Last month, France’s finance minister announced the 3 percent tax, which targets digital businesses with €750 million ($845 million USD) in global revenue and €25 million in domestic revenue. The tax will apply to about 30 major companies, mainly from the U.S., and is expected to help France generate $565 million each year.
The proposed tax could also spark the legislation of internet companies in other European countries. In fact, there is speculation that a European Union-wide digital tax may be instituted — though an effort to pass a 3 percent digital tax failed last year, due to objections by Ireland and Germany.

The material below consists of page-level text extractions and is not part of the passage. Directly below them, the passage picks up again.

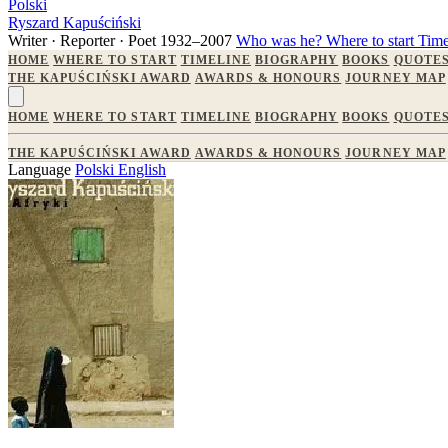
Polski
Ryszard Kapuściński
Writer · Reporter · Poet
1932–2007
Who was he?
Where to start
Time
HOME
WHERE TO START
TIMELINE
BIOGRAPHY
BOOKS
QUOTE
THE KAPUŚCIŃSKI AWARD
AWARDS & HONOURS
JOURNEY MAP
HOME
WHERE TO START
TIMELINE
BIOGRAPHY
BOOKS
QUOTE
THE KAPUŚCIŃSKI AWARD
AWARDS & HONOURS
JOURNEY MAP
Language
Polski
English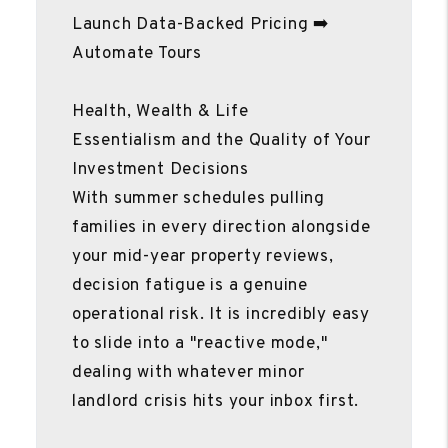
Launch Data-Backed Pricing ➡️
Automate Tours
Health, Wealth & Life
Essentialism and the Quality of Your
Investment Decisions
With summer schedules pulling
families in every direction alongside
your mid-year property reviews,
decision fatigue is a genuine
operational risk. It is incredibly easy
to slide into a "reactive mode,"
dealing with whatever minor
landlord crisis hits your inbox first.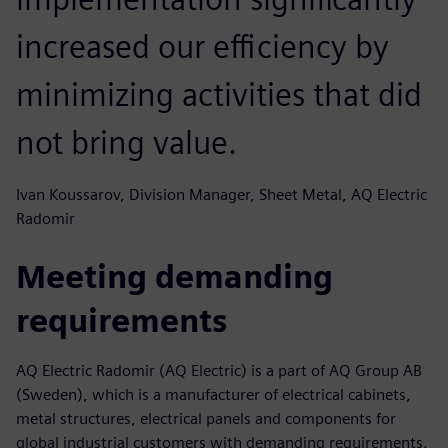
increased our efficiency by
minimizing activities that did
not bring value.
Ivan Koussarov, Division Manager, Sheet Metal, AQ Electric
Radomir
Meeting demanding
requirements
AQ Electric Radomir (AQ Electric) is a part of AQ Group AB
(Sweden), which is a manufacturer of electrical cabinets,
metal structures, electrical panels and components for
global industrial customers with demanding requirements.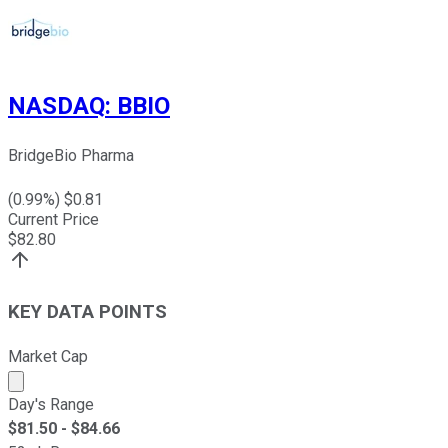
NASDAQ
:
BBIO
BridgeBio Pharma
(
0.99
%) $
0.81
Current Price
$
82.80
KEY DATA POINTS
Market Cap
Market cap calculated using publicly traded shares outst
Day's Range
$
81.50
- $
84.66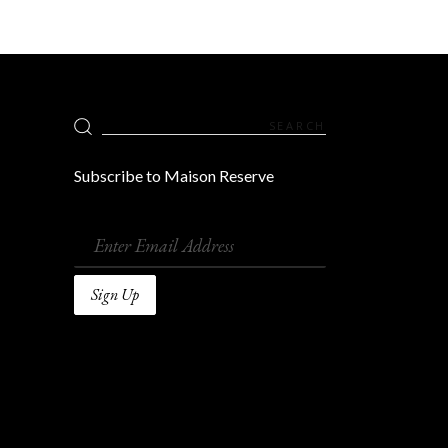
Search
for:
Subscribe to Maison Reserve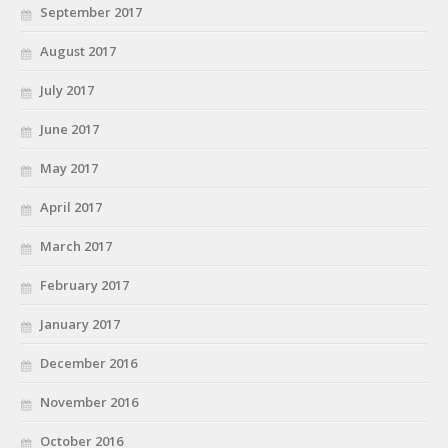
September 2017
August 2017
July 2017
June 2017
May 2017
April 2017
March 2017
February 2017
January 2017
December 2016
November 2016
October 2016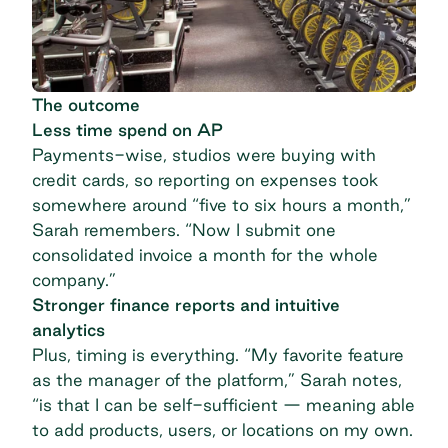
The outcome
Less time spend on AP
Payments-wise, studios were buying with
credit cards, so reporting on expenses took
somewhere around “five to six hours a month,”
Sarah remembers. “Now I submit one
consolidated invoice a month for the whole
company.”
Stronger finance reports and intuitive
analytics
Plus, timing is everything. “My favorite feature
as the manager of the platform,” Sarah notes,
“is that I can be self-sufficient — meaning able
to add products, users, or locations on my own.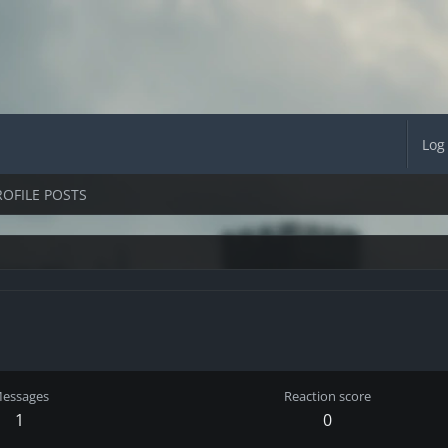
Log
ROFILE POSTS
essages
Reaction score
1
0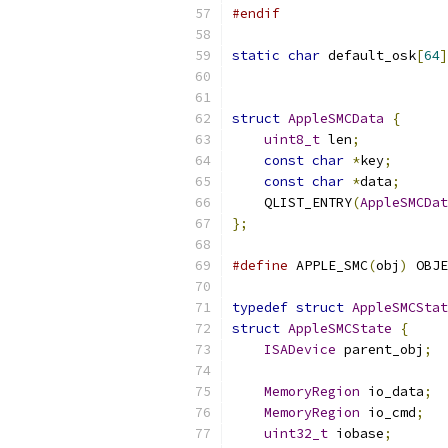
#endif
static
char
 default_osk
[
64
]
struct
AppleSMCData
{
uint8_t
 len
;
const
char
*
key
;
const
char
*
data
;
    QLIST_ENTRY
(
AppleSMCDat
};
#define
 APPLE_SMC
(
obj
)
 OBJE
typedef
struct
AppleSMCStat
struct
AppleSMCState
{
ISADevice
 parent_obj
;
MemoryRegion
 io_data
;
MemoryRegion
 io_cmd
;
uint32_t
 iobase
;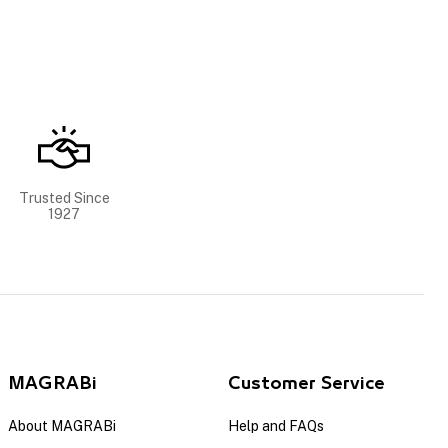
Trusted Since
1927
MAGRABi
Customer Service
About MAGRABi
Help and FAQs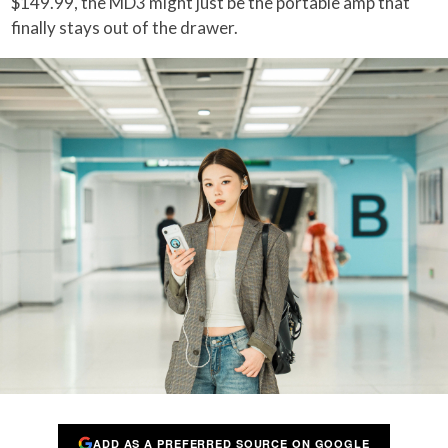
$149.99, the MD3 might just be the portable amp that
finally stays out of the drawer.
ADD AS A PREFERRED SOURCE ON GOOGLE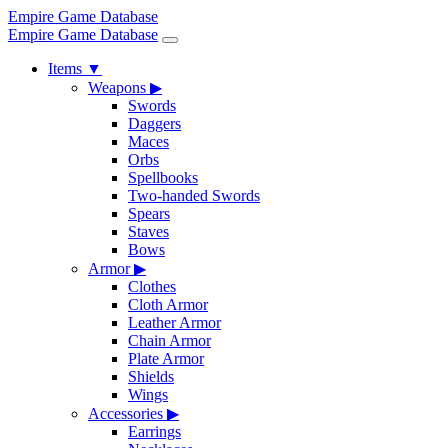
Empire Game Database
Empire Game Database
Items
▼
Weapons
▶
Swords
Daggers
Maces
Orbs
Spellbooks
Two-handed Swords
Spears
Staves
Bows
Armor
▶
Clothes
Cloth Armor
Leather Armor
Chain Armor
Plate Armor
Shields
Wings
Accessories
▶
Earrings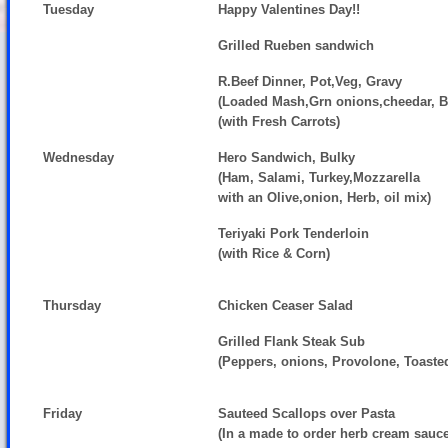
Tuesday
Happy Valentines Day!!
Grilled Rueben sandwich
R.Beef Dinner, Pot,Veg, Gravy
(Loaded Mash,Grn onions,cheedar, 
(with Fresh Carrots)
Wednesday
Hero Sandwich, Bulky
(Ham, Salami, Turkey,Mozzarella
with an Olive,onion, Herb, oil mix)
Teriyaki Pork Tenderloin
(with Rice & Corn)
Thursday
Chicken Ceaser Salad
Grilled Flank Steak Sub
(Peppers, onions, Provolone, Toaste
Friday
Sauteed Scallops over Pasta
(In a made to order herb cream sauc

The digital tax proposal, included in Article 1 of the French tax bill, passed with overwhelming approval by the National Assembly, with the agenda for a second round of voting planned for a Senate meeting on April 9. The draft text included an amendment for a domestic double taxation clause, which could prove controversial because it may exclude the only major French tech company, Criteo SA.
“Why has France committed itself for two years in this fight, without targeting any state, any nation in particular, but with an objective of justice and fiscal efficiency? It does so because we are facing an economic revolution to which we have, so far, made no fiscal response,” said Bruno Le Maire, France’s minister of economy and finance, according to Bloomberg.
In addition, Article 2 of the digital tax bill would postpone a planned corporate tax reduction for companies that have more than €250 million in sales. The National Assembly has yet to vote on the article.
Once all provisions in the bill are approved, it will move on to the Senate, France’s upper house.